Not Saussure

March 1, 2007

More from the courts

Filed under: Law — notsaussure @ 11:12 pm

We had a chap convicted earlier this week, after a three-day trial, for assault (ABH). Night-club bouncer who ejected a drunk from the club in an incident that ended up with the drunk suffering a broken nose and having a tooth knocked out. Jury didn’t take long to reject the bouncer’s account of events (I thought he was about to nut me, so I used reasonable force to defend myself) and, instead, accepted the account of several eye-witnesses, backed up by a not particulalry good CCTV recording, that, after considerable verbal provocation, the bouncer lost his cool and thumped the guy (only once, but very hard).

Pretty inevitable verdict, and pretty inevitable sentence; he’d been advised he faced nine months inside if he was found guilty at trial and six months if he pleaded — which means, in practical terms, he’ll serve four and a half months as opposed to the three he’d have served had he saved us the bother and not inconsiderable expense of trying him — and nine months is what he got.

Consensus after the case was that, even though he never stood very much of a chance, it was a pretty reasonable gamble — freedom if he won, against an extra six weeks inside if he lost — and one that most of us would ourselves have taken had we found ourselves in his shoes. Several people suggested giving a 50% discount for a timely guilty plea, on the argument that double or nothing might concentrate people’s minds a bit more if their case isn’t a good one.

Certainly you’ve got to provide incentives for people to plead guilty, or no one ever will and the whole system would judder to a halt. The alternative, I suppose, would be to increase the sentences, so the existing one-third discount is more attractive at the lower end of the scale, but that risks making sentences disproportionate and filling the prisons even fuller of short-term prisoners than at present they are.



  1. It would appear that in this case bouncer is the appropriate term. But, generally speaking, I am led to understand that to improve the image the term was changed to door supervisor.

    Comment by jailhouselawyer — March 2, 2007 @ 4:37 pm

  2. You’re correct, of course; the preferred term is ‘Door Supervisor’ and this chap was, in fact, a registered door supervisor.

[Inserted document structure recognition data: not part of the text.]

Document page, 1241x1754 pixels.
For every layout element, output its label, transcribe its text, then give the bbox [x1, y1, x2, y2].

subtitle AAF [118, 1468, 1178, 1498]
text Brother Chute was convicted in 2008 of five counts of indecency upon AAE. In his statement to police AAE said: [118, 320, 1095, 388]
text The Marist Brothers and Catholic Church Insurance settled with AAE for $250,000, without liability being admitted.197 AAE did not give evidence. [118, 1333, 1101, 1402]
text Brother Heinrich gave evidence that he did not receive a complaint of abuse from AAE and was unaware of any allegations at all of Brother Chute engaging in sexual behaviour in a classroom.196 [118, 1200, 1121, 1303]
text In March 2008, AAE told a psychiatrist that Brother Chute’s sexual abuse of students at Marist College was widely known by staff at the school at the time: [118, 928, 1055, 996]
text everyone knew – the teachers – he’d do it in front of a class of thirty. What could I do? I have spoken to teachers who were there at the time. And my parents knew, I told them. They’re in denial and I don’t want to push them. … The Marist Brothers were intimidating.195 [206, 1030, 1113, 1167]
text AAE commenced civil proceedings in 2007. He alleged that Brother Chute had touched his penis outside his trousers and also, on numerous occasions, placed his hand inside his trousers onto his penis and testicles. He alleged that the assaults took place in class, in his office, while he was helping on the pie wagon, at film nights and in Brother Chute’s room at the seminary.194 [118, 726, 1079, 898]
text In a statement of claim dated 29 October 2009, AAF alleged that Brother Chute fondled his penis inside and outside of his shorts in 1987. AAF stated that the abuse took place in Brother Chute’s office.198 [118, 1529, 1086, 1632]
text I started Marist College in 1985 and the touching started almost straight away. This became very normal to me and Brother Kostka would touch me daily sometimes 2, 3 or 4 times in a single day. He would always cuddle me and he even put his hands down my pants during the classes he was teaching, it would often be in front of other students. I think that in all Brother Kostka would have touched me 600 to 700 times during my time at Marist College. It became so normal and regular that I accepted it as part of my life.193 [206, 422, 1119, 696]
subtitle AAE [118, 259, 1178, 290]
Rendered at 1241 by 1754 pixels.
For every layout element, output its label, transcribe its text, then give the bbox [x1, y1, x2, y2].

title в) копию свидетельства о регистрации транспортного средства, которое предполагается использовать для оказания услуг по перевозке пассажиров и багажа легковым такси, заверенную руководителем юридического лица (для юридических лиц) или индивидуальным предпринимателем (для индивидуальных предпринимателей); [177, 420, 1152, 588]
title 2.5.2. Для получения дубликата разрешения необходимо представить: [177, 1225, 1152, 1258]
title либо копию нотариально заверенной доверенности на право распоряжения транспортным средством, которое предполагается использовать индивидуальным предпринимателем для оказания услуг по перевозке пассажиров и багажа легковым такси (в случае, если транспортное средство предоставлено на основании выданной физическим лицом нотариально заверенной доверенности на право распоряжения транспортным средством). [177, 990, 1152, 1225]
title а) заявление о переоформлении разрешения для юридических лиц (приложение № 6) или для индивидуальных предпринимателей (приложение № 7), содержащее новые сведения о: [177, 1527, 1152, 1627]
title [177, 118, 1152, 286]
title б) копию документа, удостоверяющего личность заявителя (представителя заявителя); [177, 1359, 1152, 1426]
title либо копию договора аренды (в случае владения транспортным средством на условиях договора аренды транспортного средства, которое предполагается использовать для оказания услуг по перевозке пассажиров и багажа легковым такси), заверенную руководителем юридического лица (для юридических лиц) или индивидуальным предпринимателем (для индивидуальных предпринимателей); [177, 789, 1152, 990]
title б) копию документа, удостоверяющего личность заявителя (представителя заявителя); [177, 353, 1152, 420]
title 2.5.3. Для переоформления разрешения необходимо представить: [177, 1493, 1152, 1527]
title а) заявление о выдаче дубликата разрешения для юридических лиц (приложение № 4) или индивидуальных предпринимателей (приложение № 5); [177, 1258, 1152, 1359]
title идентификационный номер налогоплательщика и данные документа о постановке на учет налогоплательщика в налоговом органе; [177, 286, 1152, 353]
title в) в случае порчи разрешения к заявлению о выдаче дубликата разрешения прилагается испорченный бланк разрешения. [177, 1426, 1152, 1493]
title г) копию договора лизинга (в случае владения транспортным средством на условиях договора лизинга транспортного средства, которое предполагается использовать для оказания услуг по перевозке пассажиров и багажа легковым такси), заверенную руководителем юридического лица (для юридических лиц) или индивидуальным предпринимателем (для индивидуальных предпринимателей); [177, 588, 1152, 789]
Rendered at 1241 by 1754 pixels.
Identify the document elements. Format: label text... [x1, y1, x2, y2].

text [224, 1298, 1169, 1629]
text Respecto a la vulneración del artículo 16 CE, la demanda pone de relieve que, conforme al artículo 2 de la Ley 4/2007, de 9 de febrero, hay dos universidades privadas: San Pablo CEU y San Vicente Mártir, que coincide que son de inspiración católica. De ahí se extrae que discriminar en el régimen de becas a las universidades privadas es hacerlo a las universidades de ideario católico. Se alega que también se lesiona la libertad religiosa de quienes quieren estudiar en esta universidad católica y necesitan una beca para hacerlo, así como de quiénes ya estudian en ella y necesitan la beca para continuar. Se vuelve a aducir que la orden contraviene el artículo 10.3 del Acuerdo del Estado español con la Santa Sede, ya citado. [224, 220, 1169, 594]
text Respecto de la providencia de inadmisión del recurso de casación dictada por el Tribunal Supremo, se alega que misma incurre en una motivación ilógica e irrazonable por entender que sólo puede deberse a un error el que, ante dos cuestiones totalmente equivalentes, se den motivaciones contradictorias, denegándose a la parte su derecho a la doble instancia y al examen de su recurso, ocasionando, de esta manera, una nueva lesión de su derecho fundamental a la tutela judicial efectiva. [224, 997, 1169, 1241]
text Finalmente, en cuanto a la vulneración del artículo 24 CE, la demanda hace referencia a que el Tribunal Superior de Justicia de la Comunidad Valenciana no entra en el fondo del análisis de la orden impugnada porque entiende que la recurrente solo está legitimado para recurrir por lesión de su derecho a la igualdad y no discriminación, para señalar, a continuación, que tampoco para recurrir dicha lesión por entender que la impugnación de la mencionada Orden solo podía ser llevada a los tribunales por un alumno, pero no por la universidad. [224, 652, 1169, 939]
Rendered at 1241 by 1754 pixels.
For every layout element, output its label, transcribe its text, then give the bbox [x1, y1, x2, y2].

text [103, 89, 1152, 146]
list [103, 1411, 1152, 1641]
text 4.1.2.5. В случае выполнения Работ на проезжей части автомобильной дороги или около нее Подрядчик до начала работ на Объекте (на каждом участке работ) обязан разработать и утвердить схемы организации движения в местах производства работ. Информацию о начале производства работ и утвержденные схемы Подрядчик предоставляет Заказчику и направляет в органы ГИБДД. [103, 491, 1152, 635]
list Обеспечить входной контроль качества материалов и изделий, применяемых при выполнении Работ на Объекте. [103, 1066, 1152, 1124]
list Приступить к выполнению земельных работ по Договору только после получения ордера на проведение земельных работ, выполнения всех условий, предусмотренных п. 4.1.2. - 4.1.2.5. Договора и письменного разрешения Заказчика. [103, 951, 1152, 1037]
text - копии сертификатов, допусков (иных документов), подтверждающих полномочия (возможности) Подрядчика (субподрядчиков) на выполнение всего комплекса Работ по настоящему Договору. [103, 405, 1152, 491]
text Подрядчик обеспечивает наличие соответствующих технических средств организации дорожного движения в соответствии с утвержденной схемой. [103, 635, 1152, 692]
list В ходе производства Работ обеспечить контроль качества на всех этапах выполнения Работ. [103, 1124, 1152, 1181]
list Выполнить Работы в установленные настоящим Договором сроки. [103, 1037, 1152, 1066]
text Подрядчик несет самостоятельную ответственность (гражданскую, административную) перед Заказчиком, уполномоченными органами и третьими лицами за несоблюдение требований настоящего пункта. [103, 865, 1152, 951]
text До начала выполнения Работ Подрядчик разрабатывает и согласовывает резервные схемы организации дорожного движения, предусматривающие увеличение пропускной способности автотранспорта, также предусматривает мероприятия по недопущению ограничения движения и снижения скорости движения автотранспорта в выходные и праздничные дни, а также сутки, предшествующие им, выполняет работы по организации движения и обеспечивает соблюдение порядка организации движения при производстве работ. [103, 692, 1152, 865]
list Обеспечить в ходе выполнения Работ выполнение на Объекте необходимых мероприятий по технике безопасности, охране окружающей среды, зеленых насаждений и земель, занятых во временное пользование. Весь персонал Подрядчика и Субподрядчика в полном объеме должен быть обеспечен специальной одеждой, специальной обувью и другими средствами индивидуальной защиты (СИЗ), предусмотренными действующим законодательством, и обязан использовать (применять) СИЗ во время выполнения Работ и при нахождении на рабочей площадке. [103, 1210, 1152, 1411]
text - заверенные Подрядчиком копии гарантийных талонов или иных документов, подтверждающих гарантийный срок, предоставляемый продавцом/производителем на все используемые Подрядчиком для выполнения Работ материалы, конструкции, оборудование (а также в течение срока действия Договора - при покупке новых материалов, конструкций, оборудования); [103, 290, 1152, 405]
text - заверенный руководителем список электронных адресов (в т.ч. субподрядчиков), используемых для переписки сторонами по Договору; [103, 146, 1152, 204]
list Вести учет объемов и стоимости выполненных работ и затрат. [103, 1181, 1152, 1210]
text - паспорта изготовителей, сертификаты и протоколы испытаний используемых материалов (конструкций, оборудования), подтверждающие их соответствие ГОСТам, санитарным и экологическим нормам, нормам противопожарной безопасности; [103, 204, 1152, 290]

    Didn’t stop him referring to himself as a ‘bouncer,’ both when he told the complainant’s girlfriend, who’d said ‘You won’t get away with this, ‘Yes I will. I’m a bouncer’ or in the police interview, when he tried to explain the collapsible baton he had in his pocket by saying, ‘I’m a bouncer; it’s OK for me to have one’ (Nope. Not in a public place without lawful excuse it ain’t. Four months concurrent).

    I agree, though, that Door Supervisors do get an unfairly bad press — almost all the cases I’ve seen involve them as injured parties rather than as defendants, and, in this case, I can quite understand why this guy took a swing at the complainant after the amount of abuse he’d had to take from him.